PROBLEM DESCRIPTION: Leaving out the images, reproduce every line of the data that follows exactly.

DATA TO USE:

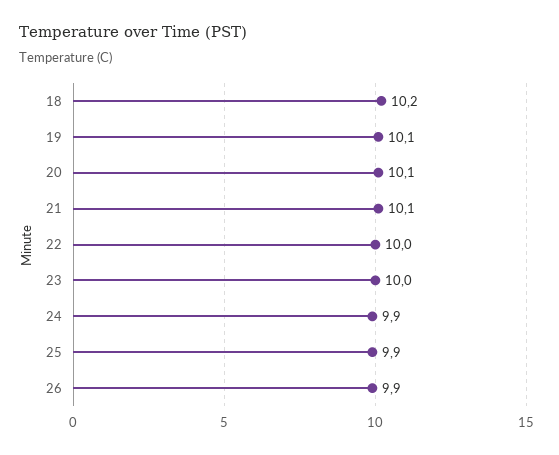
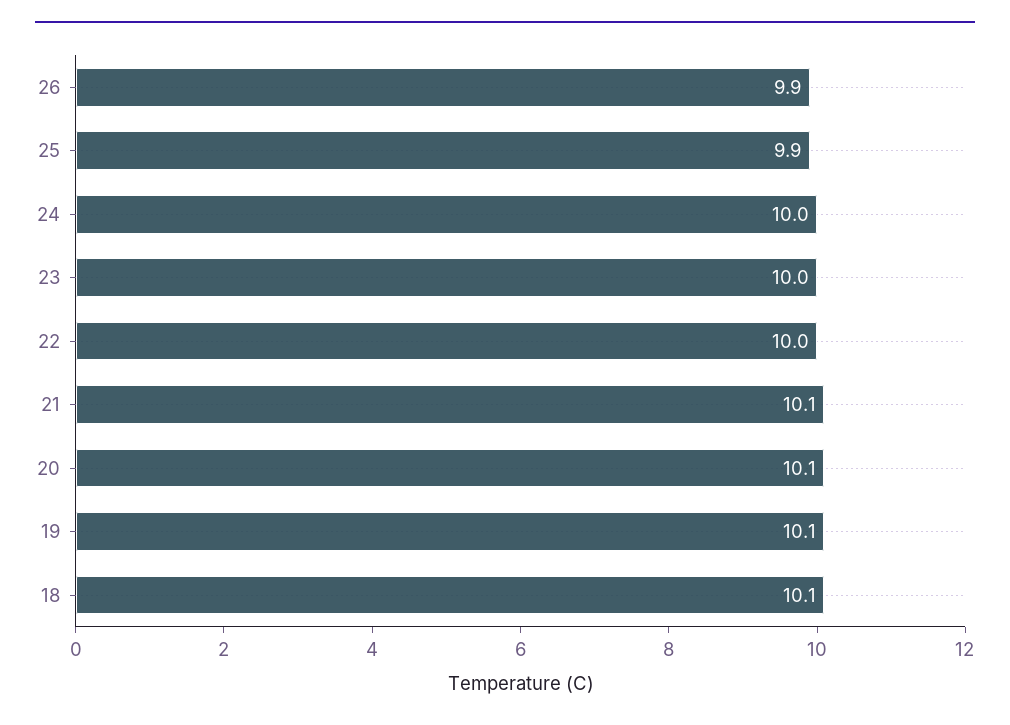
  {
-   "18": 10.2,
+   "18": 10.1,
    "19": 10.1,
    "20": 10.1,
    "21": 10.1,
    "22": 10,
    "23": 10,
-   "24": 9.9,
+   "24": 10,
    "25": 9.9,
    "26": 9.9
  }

YOUR SOLUTION:
  {
-   "18": 10.2,
+   "18": 10.1,
    "19": 10.1,
    "20": 10.1,
    "21": 10.1,
    "22": 10,
    "23": 10,
-   "24": 9.9,
+   "24": 10,
    "25": 9.9,
    "26": 9.9
  }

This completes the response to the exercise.